Kaoru gazed at the clear blue sky obscured by the cherry blossom trees. If he himself could only admit the answer… But now was not the time. “It’s tradition,” he said instead—not very convincingly either. 

“Sure,” Kiri scoffed. “As if an eighteen year old nerd would be so sentimental about some petal chasing ritual we came up with ten years ago.”

Kaoru tried not to fidget under Kiri’s intense gaze, and somehow found his eyes tracing the soft curve of her chin and the slight pinches around her eyes. 

When she frowned at him with her coral tinted lips, Kaoru shut his eyes firmly, and said, “it’s tradition,” through his tight wind pipe. 

But this year, Kaoru knew, would be different. Though Kiri’s lips were still tinted coral like last year, and she still dressed in cotton skirts, and though she still refused to tie up her long hair—though everything was absolutely picturesque, everything had so obviously changed.
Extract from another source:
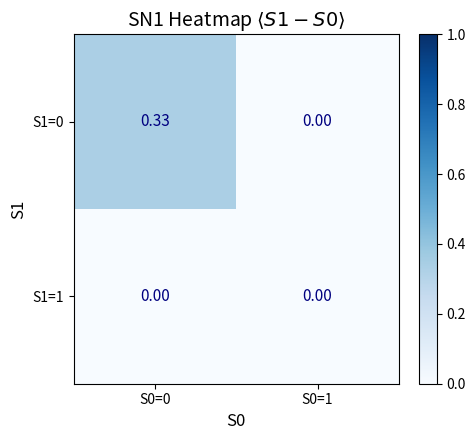

Is the value of S1=1 at S0=0 greater than the value of S1=0 at S0=0?

No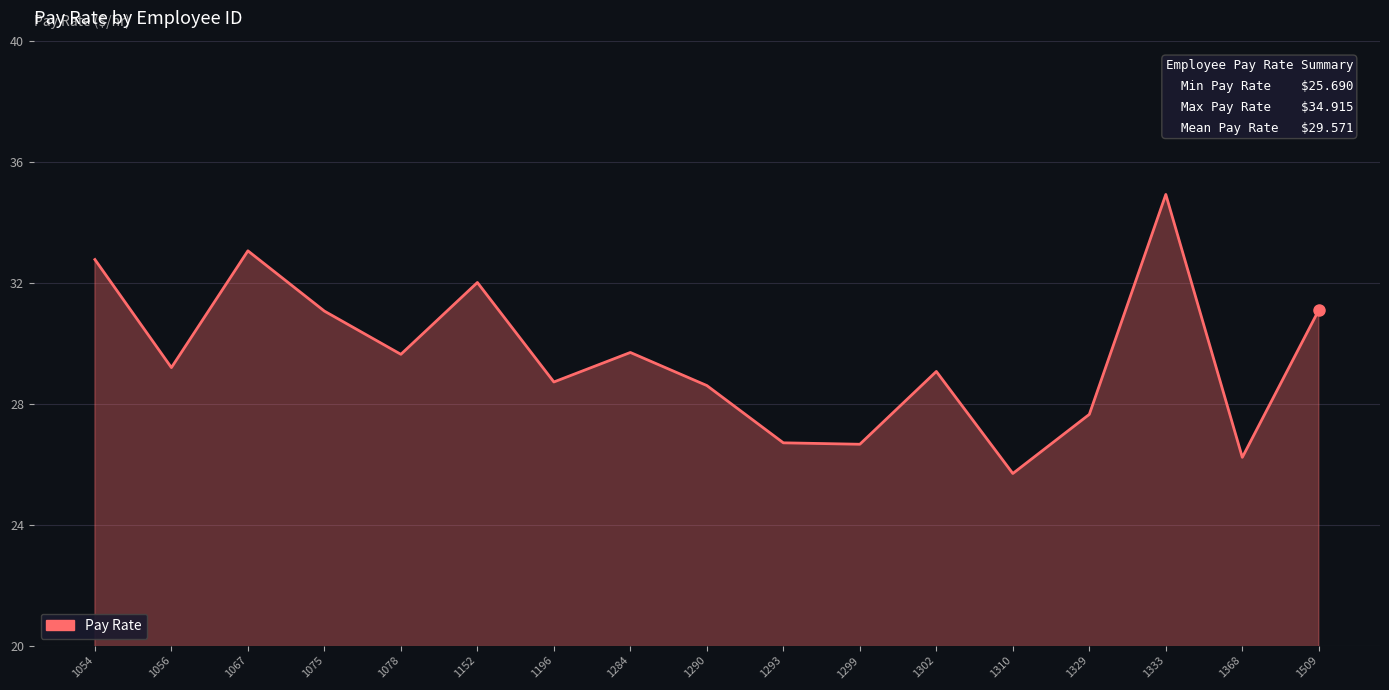

Which has a higher value, 1056 or 1067?

1067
Perhaps because it was the sort of year that was meant to change everything. 

“There’s no space to run,” Kiri said, frowning, but Kaoru had no intention of running. 

He shrugged. “Let’s walk by the riverbank instead, then.”
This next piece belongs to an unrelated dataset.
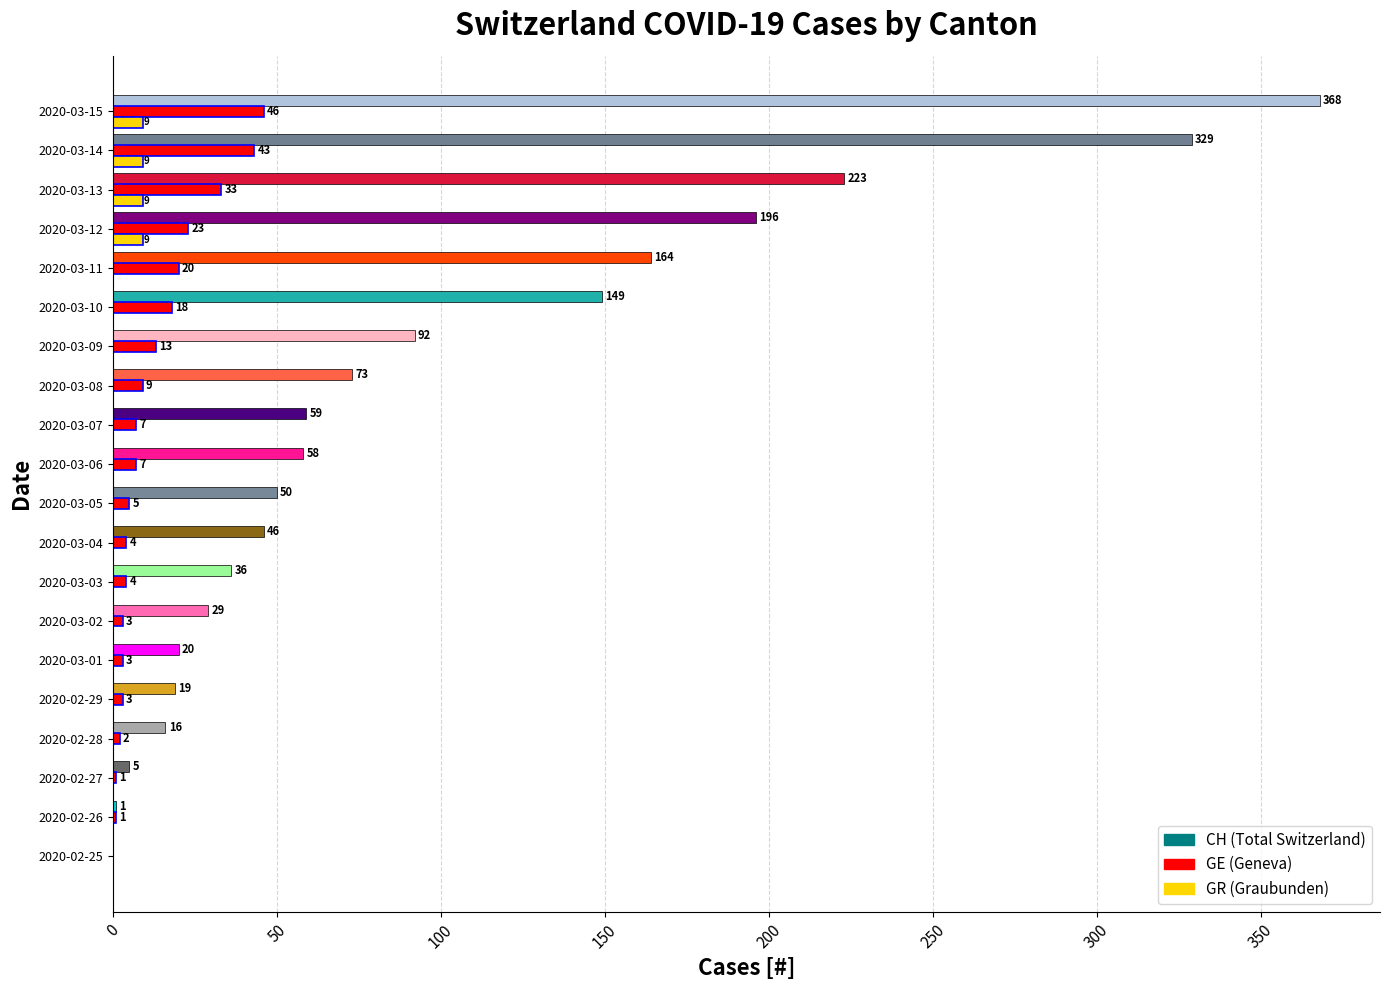

What is the total value across all series at 2020-03-05?

55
“Finally tired of chasing petals, then?” Kiri smirked.

Kaoru gave her a tight smile, looking her straight in the eye. “Would that be a bad thing?”

She sighed, shaking her head gently. “Giving up on your yearly tradition just because you’re going to Tokyo for university. It’s not like you, Kaoru.”

Kaoru simply shrugged, and stared at his feet. “Chasing petals is not like me. It’s time I grew out of it.”

Kiri frowned, not understanding. 

But Kaoru knew what this implied. 

“You’ll be staying here for university, then, Kiri?” he asked nonchalantly. 

Kiri beamed, though the conversation’s direction confused her. “Of course.”

Kaoru merely nodded. “Ganbatte.”

The sakura petals fell heavily around them, as if the sky were mourning the end of an era. In fact, the trees were shedding the tears Kaoru never could. He tried to memorise the moment, implant it behind his eyelids. He tried to memorise Kiri’s cotton skirt peppered with pink, tried to memorise the river caked with pink frosting, tried to memorise the faint rustle of the blooming flowers above him, tried to memorise how his heart beat heavily next to Kiri’s before time passed by too quickly. 

Tokyo was a long way off.

His revelation came five minutes too early, and Kiri would realise it ten minutes too late, when chasing petals would no longer be an option, when the one word that would have saved it all could no longer be uttered—“stay.”